Touring around its downtown enables visitors to observe the neatness with which the locals take care of old buildings raised according to European concepts and design.
Bahía Blanca is a thriving and dynamic city with an architecture that features high inherited value. This may be appreciated in its main tourist attractions. The foundation square and the adjoining blocks where most properties were raised from the late nineteenth century to the 1930s may be appreciated inside its historical shell.
Our tour began at Rivadavia Square, the largest and most beautiful park in the urban settlement. Its gardens are characterized by their tidy structure organized according to symmetry starting at a central point. This is clearly French style. The monument that pays tribute to the first Argentinian president -Bernardino Rivadavia- occupies an outstanding place from which four diagonals open up towards four statues donated by foreign entities.
We appreciated these valuable pieces contributed by the Israeli and English communities. In the first case, Argentinian sculptor Israel Hoffman created a work whose three sides symbolize agriculture, industry and science. The English Fountain is an allegory of the axis of progress: navigation, the railway, agriculture and cattle-raising.

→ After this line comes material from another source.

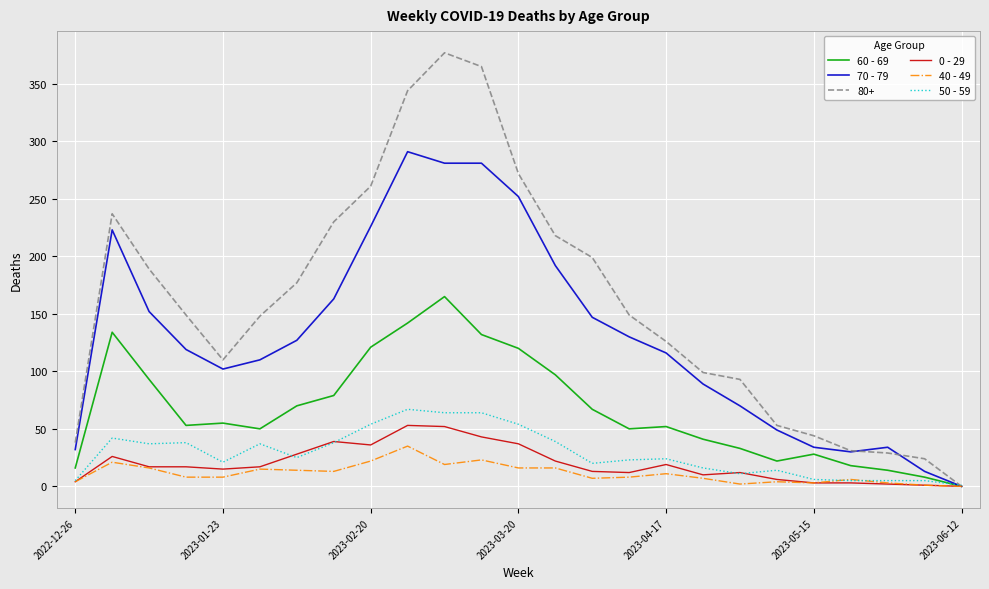

Which series has the largest range (max minus min)?

80+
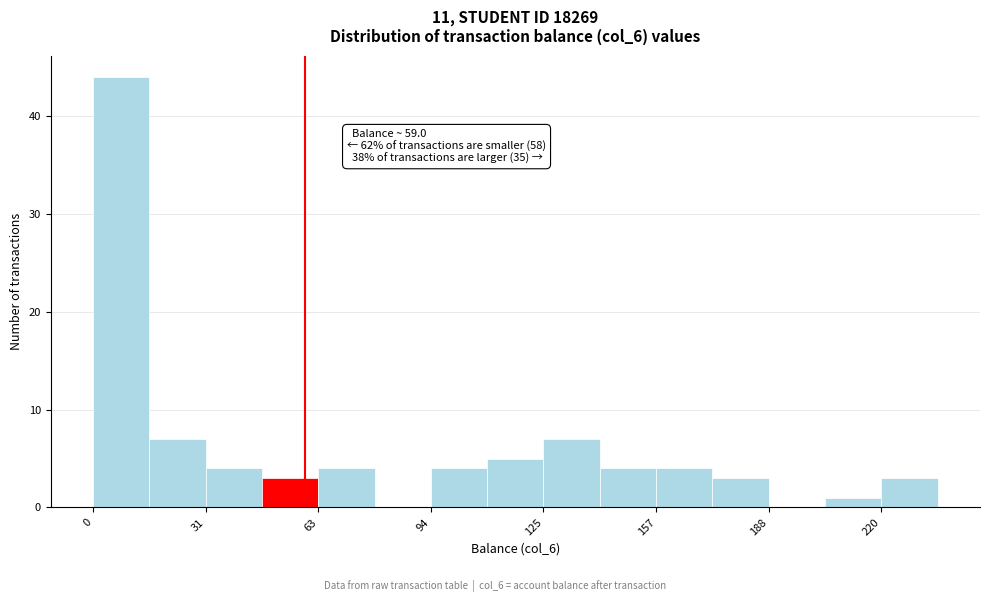

Around what value on the x-axis is the tallest bar? Give the approximate position of its centre, as read against the axis.

10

Right opposite Rivadavia Square, we saw the Town Hall, a clearly Bourbon building with a 42-meter-tall tower and a significantly big access staircase.
As we left the Town Hall behind, we saw the former Banco de la Provincia de Buenos Aires, featuring Ionic traits with semi circular arched windows and housing community offices.
We were amazed at the façade of the Church Cathedral of Our Lady of Mercy, patron saint of the city. An admirable sight indeed, it is made up by a central body that ends at a sculpture representing the Virgin and the angels, and two side elements that support very tall towers.
The Banco Alemán and Banco de la Nación Argentina buildings stand out for the severity with which the classic regulations of the time in which they were raised are observed. In both cases, the main access and the simple lines with base division, development and crown were given hierarchy. Inside, Banco de la Nación has four Atlas sculptures that pretend to support the integrity of the structure.
At the end of our tour around the downtown, we stopped in front of Palacio de Tribunales, on Estomba Street. Reaching 33 meters of height, it constituted the tallest construction of its time. It features sober steady lines that express the character public venues were supposed to have back when it was erected.
It was enough to go for this brief walk in order to understand how much inhabitants of Bahía Blanca value its days of splendor. Besides, the city is a meeting point half way through the large extensions of Patagonia and the Buenos Aires pampas. Its bet on the future with its human, commercial and cultural potential is evidenced in its avenues and public attractions.